Adieu au champion…
Ce matin un message triste et inattendu, mais aussi émouvant et sensible, sur la page facebook d’Ugo Legrand (voir par ailleurs).
Annoncé forfait pour blessure pour Paris, Ugo Legrand, qui nous avait paru effectivement peu rayonnant à Tashkent, a compris sans se faire d’illusions inutiles, que sa situation allait devenir compliquée à gérer. On se demandait qu’elle allait être sa réaction. La voici. Il n’attend pas de subir son destin, il s’en dégage, quelques mois avant les Jeux de Rio, sa dernière ligne de mire, alors qu’il n’a que 26 ans. Que ce serait-il passé si il avait pu faire le championnat du monde d’Astana comme il en exprimait le désir ? Peut-être aurait-il pu se reconnecter à temps pour prendre la bonne foulée, se lancer dans sa dernière préparation avec le bon rythme pour une ultime médaille… Il était encore en convalescence à ce moment-là, mais l’encadrement national avait aussi fait le pari qu’il reviendrait plus fort avec la frustration du manque. Ce ne sera pas le cas. Eloigné un peu trop longtemps, trahi par son corps et – peut-être par son cœur dans lequel la motivation était devenu difficile à trouver – il quitte la scène en Cyrano. L’annonce est à son image. Elle est brutale et imprévisible, mais ne manque ni de panache ni d’élégance, à la manière de ce champion indispensable qui a apporté en moins de de dix ans, non seulement un palmarès formidable (champion d’Europe et du monde junior en 2008, trois fois médaillé européen, dont l’or en 2012, deux fois médaillé mondial en 2011 et 2013 et médaillé olympique en 2012), son judo d’exception, mais aussi une certaine posture, une attitude, qui resteront des marqueurs de cette décennie.
Individualiste et généreux, indépendant et charismatique, détaché et convaincu, libertaire et auto-discipliné, ce bohème attiré par les grands espaces a traversé le haut niveau comme nul autre avant lui, affirmant son autorité avec une confiance en lui et une capacité de concentration totalement bluffantes, mais aussi une distance, l’évidente attraction pour un ailleurs, un au-delà. Il a mené sa carrière avec une sorte de détachement étrange, d’ironie, comme une démarche artistique.
Ugo Legrand aurait voulu être champion olympique, mais il était pressé aussi de voir autre chose, de faire autre chose. Son exil forcé de la haute compétition l’année dernière a encore pressé le mouvement.
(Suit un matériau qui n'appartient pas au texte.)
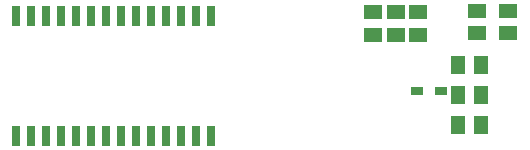
<source format=gbr>
G04 EAGLE Gerber RS-274X export*
G75*
%MOMM*%
%FSLAX34Y34*%
%LPD*%
%INSolderpaste Bottom*%
%IPPOS*%
%AMOC8*
5,1,8,0,0,1.08239X$1,22.5*%
G01*
%ADD10R,1.500000X1.240000*%
%ADD11R,1.000000X0.800000*%
%ADD12R,1.240000X1.500000*%
%ADD13R,0.635000X1.778000*%


D10*
X187960Y36220D03*
X187960Y55220D03*
X214630Y36220D03*
X214630Y55220D03*
D11*
X137320Y-12700D03*
X157320Y-12700D03*
D10*
X138430Y53950D03*
X138430Y34950D03*
D12*
X172110Y-16510D03*
X191110Y-16510D03*
X172110Y-41910D03*
X191110Y-41910D03*
D13*
X-36830Y-50800D03*
X-49530Y-50800D03*
X-62230Y-50800D03*
X-74930Y-50800D03*
X-87630Y-50800D03*
X-100330Y-50800D03*
X-113030Y-50800D03*
X-125730Y-50800D03*
X-138430Y-50800D03*
X-151130Y-50800D03*
X-163830Y-50800D03*
X-176530Y-50800D03*
X-189230Y-50800D03*
X-201930Y-50800D03*
X-201930Y50800D03*
X-189230Y50800D03*
X-176530Y50800D03*
X-163830Y50800D03*
X-151130Y50800D03*
X-138430Y50800D03*
X-125730Y50800D03*
X-113030Y50800D03*
X-100330Y50800D03*
X-87630Y50800D03*
X-74930Y50800D03*
X-62230Y50800D03*
X-49530Y50800D03*
X-36830Y50800D03*
D12*
X172110Y8890D03*
X191110Y8890D03*
D10*
X119380Y53950D03*
X119380Y34950D03*
X100330Y53950D03*
X100330Y34950D03*
M02*

</source>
Bonnet sur la tête et barbe rimbaldienne, on le voyait déjà tourné vers d’autres horizons, voyages, rencontres, volonté d’engagement. Il est pressé de grandir encore. Il y a des évidences comme ça : Ugo Legrand n’a pas encore donné le meilleur de lui-même et c’est une bonne nouvelle pour un champion de sa trempe. Son avenir est réellement devant lui. On le souhaite aussi riche qu’il est capable de le construire. Nous, nous le regrettons déjà.